A lot of people have been asking me why I left one of the most innovative hotel companies in the world, citizenM, after 16 years to a company that is one step removed from the ultimate guest experience?

At citizenM I always had pretty much carte blanche to innovate, driven by a centralised owner operator with institutional investors that were always happy to write a cheque to improve our NPS score, and therefore long-term revenues.

When I was approached by the co-investors behind Planet, Advent International and Eurazeo, I realised that I was staring at a once in a lifetime opportunity. To lead a transformation of a company that aims to solve some of the biggest frictions in the guest experience. Just being focused on Hospitality and Retail, there is a firm belief that with software on payment rails, some of the core processes can be improved. Just think about it.

Source: depositphotos.com

20 years ago at industry conferences we were talking about distribution issues on how to get across rates and availability in the best way, and get reservations from travel agents or OTA’s into the PMS in the best way.

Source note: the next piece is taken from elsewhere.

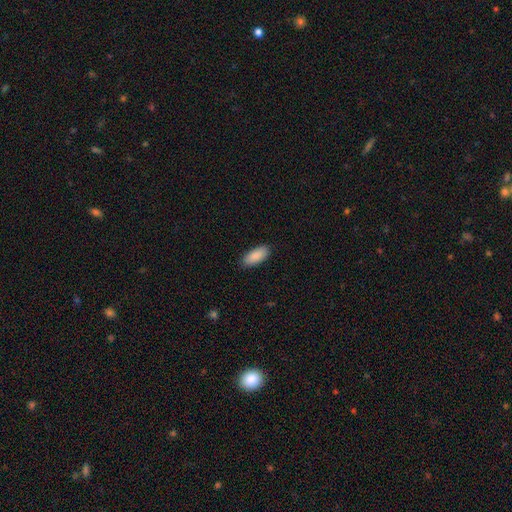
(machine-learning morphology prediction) This appears to be a smooth galaxy with no disk features (90%) that is in between round and cigar-shaped (86%). Merging: none (87%).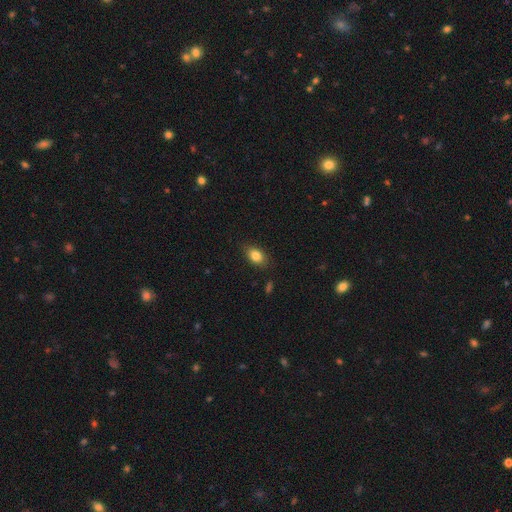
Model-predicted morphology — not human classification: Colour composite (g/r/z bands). It shows a smooth galaxy with no disk features (83%) that is in between round and cigar-shaped (80%). Merging: none (82%).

These are all transactional processes. Mobile apps don’t write anything on a ride folio, it charges a payment method on a user profile. In the hotel industry there are either loyalty cards to identify a customer, or email addresses. But just think about the opportunities of payment methods.

I might have changed my email address when I left citizenM to Planet, but my private Amex and Visa are still the same. Now combine my gmail address with my new corporate card, and you can understand my spend across all your hotels, as well as recognise me based on the card.